As we walked back to Petrona’s house, the villagers were beginning to haul baskets of flowers, bright green grasses, and large palm fronds to the main street to build a carpet for the bishop. When we arrived back at the house, Petrona was setting the table for a feast of chicken, vegetables, rice, soup, homemade tortillas, and picante. All of it was delicious, wholesome, and filling. We visited for a while longer, and Scott and I put our broken Spanish to the test. As we talked, I could see and hear the scene from six years ago playing out around us.
Villagers from San Juan wait for the arrival of the bishop.
After saying our goodbyes, we walked out to the main road. It was covered in flowers, and musicians were setting up along the sidewalks. A steady stream of women in traditional clothes filed down the hill toward the docks to wait for the bishop. As I watched the final preparations, I imagined for a moment that they were welcoming Aubrey. For the first time since arriving, I began to feel at peace with the idea of leaving Aubrey’s ashes at the lake. When the procession finally wound its way up the hill with the bishop, the street seemed to erupt with song. As the bishop strolled upward along the bed of flowers marking the route to the church, the women of the village walked with him, surrounding him on every side as if to protect him. As they paraded by, I realized that I was somehow entrusting Aubrey’s spirit to these women and that they would care for her with the same tenderness.

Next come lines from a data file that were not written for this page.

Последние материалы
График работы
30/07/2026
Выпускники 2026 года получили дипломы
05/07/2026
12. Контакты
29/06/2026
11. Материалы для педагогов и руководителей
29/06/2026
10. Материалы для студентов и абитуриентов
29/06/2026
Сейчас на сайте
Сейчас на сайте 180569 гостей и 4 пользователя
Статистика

After returning to Arca de Noe, Scott and I climbed the steep hill to the village of Santa Cruz, where we had a memorable dinner with a local family that Scott had befriended the day before. Late that night we took Aubrey’s ashes and walked through the gardens of Arca de Noe. Aubrey loved all of the tropical flowers and plants on the grounds of the hotel. When she asked me to take her ashes to Guatemala, I knew this garden was where she wanted to be. The air was cool. The only sounds were the wind rustling the trees, the waves sloshing against the shore, and the chirping of crickets. A bright half-moon washed the garden in silver light. I left a few of her ashes near the most colorful flowers, and then walked down to the water’s edge. Stars and constellations decorated the night sky. Directly across the lake we could see the dark silhouettes of the tallest volcanoes pressed against the horizon. I watched the wind stirring the waves on the lake while the moonlight danced across the moving surface. It was a peaceful setting—a suitable place and moment for acknowledging a hard-won marriage and a beautiful life. I tossed the rest of her ashes into the wind and tried my best to let go.

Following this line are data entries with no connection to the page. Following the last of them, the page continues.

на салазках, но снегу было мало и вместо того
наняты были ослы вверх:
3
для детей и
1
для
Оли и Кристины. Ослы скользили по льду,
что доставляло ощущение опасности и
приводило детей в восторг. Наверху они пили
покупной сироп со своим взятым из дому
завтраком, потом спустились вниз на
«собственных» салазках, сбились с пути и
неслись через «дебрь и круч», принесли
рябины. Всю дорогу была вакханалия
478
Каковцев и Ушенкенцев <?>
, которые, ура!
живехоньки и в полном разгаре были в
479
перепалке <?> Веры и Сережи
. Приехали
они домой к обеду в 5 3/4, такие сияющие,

The next morning we left Santa Cruz early for another long day of travel. As we took our last boat ride across the lake, I kept thinking back to Aaron’s words. I was leaving part of Aubrey at this lake, yet I was also leaving part of myself there too. It is not unlike the moment she died. She left this world for the next and took a part of me there with her. Grief isn’t only mourning the other person. It is also mourning the places inside your soul that die along with the person you love. Yet, it is those places which travel along with your person to her new home, protecting and comforting her, much like the women walking in step with the bishop up the hill.
Women escorting the bishop to the church in San Juan.